ARTIST INTERVIEW: David Scheid Stained Glass
David Scheid is a stained glass artist whose work is inspired by the light and landscapes of California. He spends most of his time on the road, as a tour manager for bands including Girl Talk, Beirut, and Dinosaur Jr. At home in Los Angeles, he builds colorful, geometric stained glass pieces and custom windows. His work has been installed in houses, gardens, and shops throughout the West Coast and greater United States.
We asked David some questions to learn more about his artistic journey.
What path led me to the work you do now?
I was (and still am) in a field supporting other people’s creativity and I felt stifled. I had learned how to make stained glass in my twenties. One day Beatrice [Valenzuela] and Ramsey [Conder] mentioned they wanted a stained glass window for their new door. It just hit me that I KNEW how to do it. I was starved for a creative outlet of my own and they helped rekindle my love of stained glass. Thanks, Bea and Ramsey!
Where do you see your work going in the next couple of years?
I’m taking the fall off from my regular career to try to focus on the glass. I have put literally NO effort into the business side of being an artist. I’ll try to grow that part of it while designing some new pieces.I see most of the smaller items I make as studies for bigger ideas I have for custom installs. That’s where I really want to head in this endeavor, large (or any size!) custom windows for people.
Did you have any mentors or important creative influences?
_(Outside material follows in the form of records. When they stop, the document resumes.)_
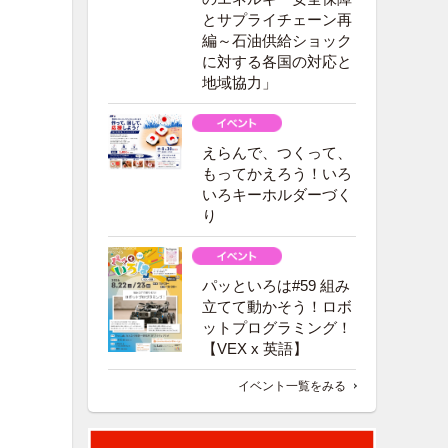
とサプライチェーン再
編～石油供給ショック
に対する各国の対応と
地域協力」
えらんで、つくって、
もってかえろう！いろ
いろキーホルダーづく
り
パッといろは#59 組み
立てて動かそう！ロボ
ットプログラミング！
【VEX x 英語】
イベント一覧をみる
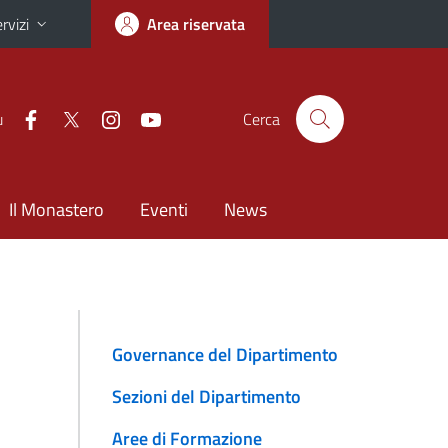
rvizi
Area riservata
u
Cerca
Il Monastero
Eventi
News
Governance del Dipartimento
Sezioni del Dipartimento
Aree di Formazione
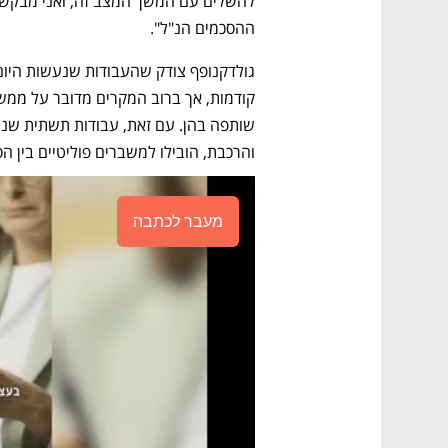
ההסכמים הנ"ל".
והרכבת, הובילו למשברים פוליטיים בין הס
מעבר לכתבה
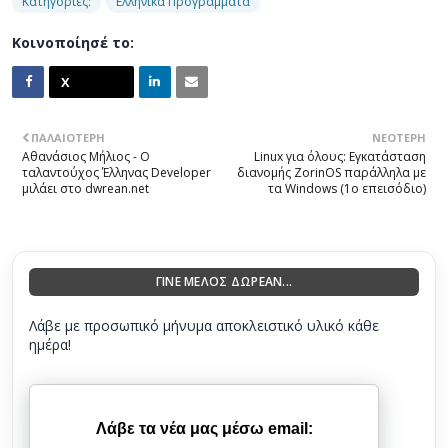
Κατηγορίες:
Ελληνικά Προγράμματα
Κοινοποίησέ το:
ΠΑΛΑΙΌΤΕΡΗ
ΝΕΌΤΕΡΗ
Αθανάσιος Μήλιος - Ο
Linux για όλους: Εγκατάσταση
ταλαντούχος Έλληνας Developer
διανομής ZorinOS παράλληλα με
μιλάει στο dwrean.net
τα Windows (1ο επεισόδιο)
ΓΙΝΕ ΜΕΛΟΣ ΔΩΡΕΑΝ...
Λάβε με προσωπικό μήνυμα αποκλειστικό υλικό κάθε
ημέρα!
Λάβε τα νέα μας μέσω email:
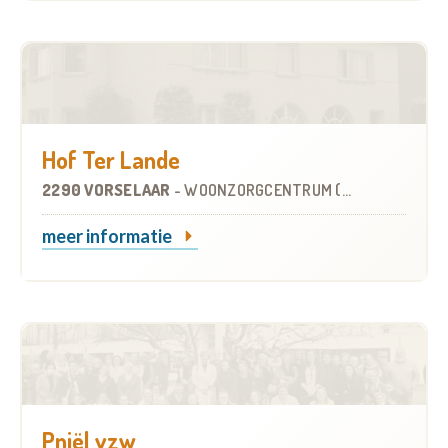
Hof Ter Lande
2290 VORSELAAR
-
WOONZORGCENTRUM (WZC)
meer informatie
Pniël vzw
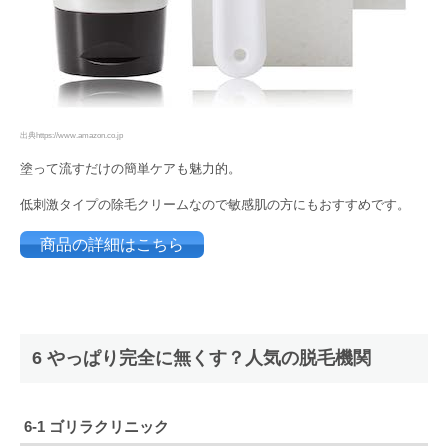
出典https://www.amazon.co.jp
塗って流すだけの簡単ケアも魅力的。
低刺激タイプの除毛クリームなので敏感肌の方にもおすすめです。
商品の詳細はこちら
6 やっぱり完全に無くす？人気の脱毛機関
6-1 ゴリラクリニック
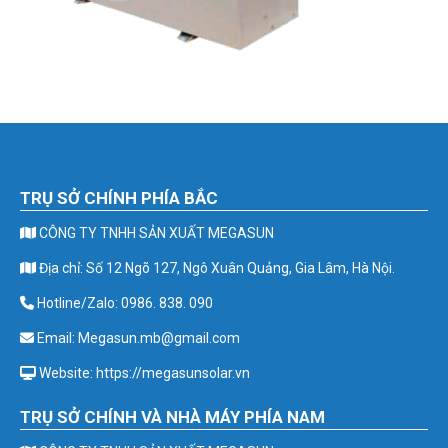
TRỤ SỞ CHÍNH PHÍA BẮC
CÔNG TY TNHH SẢN XUẤT MEGASUN
Địa chỉ: Số 12 Ngõ 127, Ngô Xuân Quảng, Gia Lâm, Hà Nội.
Hotline/Zalo: 0986. 838. 090
Email: Megasun.mb@gmail.com
Website: https://megasunsolar.vn
TRỤ SỞ CHÍNH VÀ NHÀ MÁY PHÍA NAM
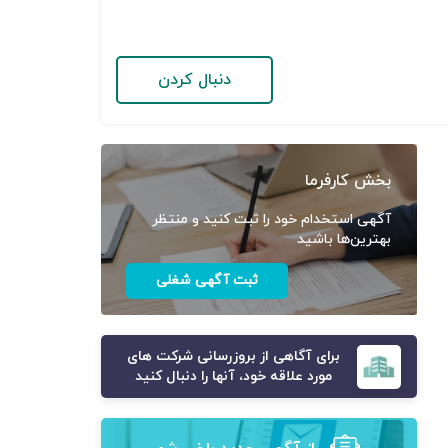
دنبال کردن
بخش کارفرما
آگهی استخدام خود را ثبت کنید و منتظر
بهترین‌ها باشید
ثبت آگهی شغلی
برای آگاهی از بروزرسانی شرکت های
مورد علاقه خود، آنها را دنبال کنید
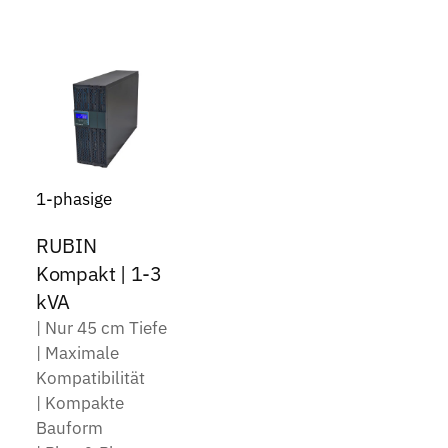
1-phasige
RUBIN
Kompakt | 1-3
kVA
| Nur 45 cm Tiefe
| Maximale
Kompatibilität
| Kompakte
Bauform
Donald Judd is a huge influence. I recently went to The Block in Marfa, TX. This is an old military base that he turned into studios, libraries and his home. I was surprised how emotional it was for me. The studios are now more like galleries with his work from very early days until late in his life. And when you see his it installed as he wanted it and not crammed into the corner of a museum somewhere, it’s very powerful. I also loved seeing his early work up close and the imperfections and the process. It made me think I should be way less critical of myself. His will stated that nothing should be moved when he died, like no books, no artwork, nothing. So it was very inspiring how considered and careful things were in his spaces. It’s funny because that is not really how I am in my life and space. My work space is a mess all the time. It’s in a garage. My living room has magazines everywhere and stuff on the dining room table. But I do think that that level of consideration plays out in how my work and process goes. I can spend quite a long time trying to figure out which color of glass should go next to that other color.
What other artist currently working do you admire?
Tauba Auerbach and Ry Rocklen are two current artists that are beyond inspiring. Pretty much for the same reasons that I mentioned for Judd.
Tauba is a painter and sculptor in NYC whose work is very mathematical and SMART. It’s really mind blowing. She will find scientists and scholars to learn from and collaborate with. What I really love though is that she also works very hands on with the fabricators and learns these new processes along the way. It seems she’s always working in a new medium and is always excited to share the things she’s seen and learned.
Ry is an artist in LA who’s work is based on everyday objects he finds in the streets of LA. It’s so conceptual I have a hard time describing the work to people. But it’s so fun and beautiful and intriguing. I’m always smiling when I’m thinking about it.
What do you hope to share with those who purchase your art and bring it intimately into their lives?
Lately I’ve been thinking about the legacy of these things I make. I think what’s special about them is their subtlety. I have them hanging all over my house. And there might be days that I don’t really notice them at all. But other days where I wake up looking at one in the bedroom and I lay there meditate on it for an hour.
I like to think about people owning them for years or decades. And kids growing up with them.
I gave a friend a piece for her kids second birthday. Well, I guess I gave it to Emmanuelle but obviously he didn’t care about it. But like to think about him growing up looking at it hanging in his window. It will just be something he grows up with and maybe ignores it for awhile the older he gets. But I also hope that when he gets his own place he’ll want to take it with him. It’s like this permanent thing in his life.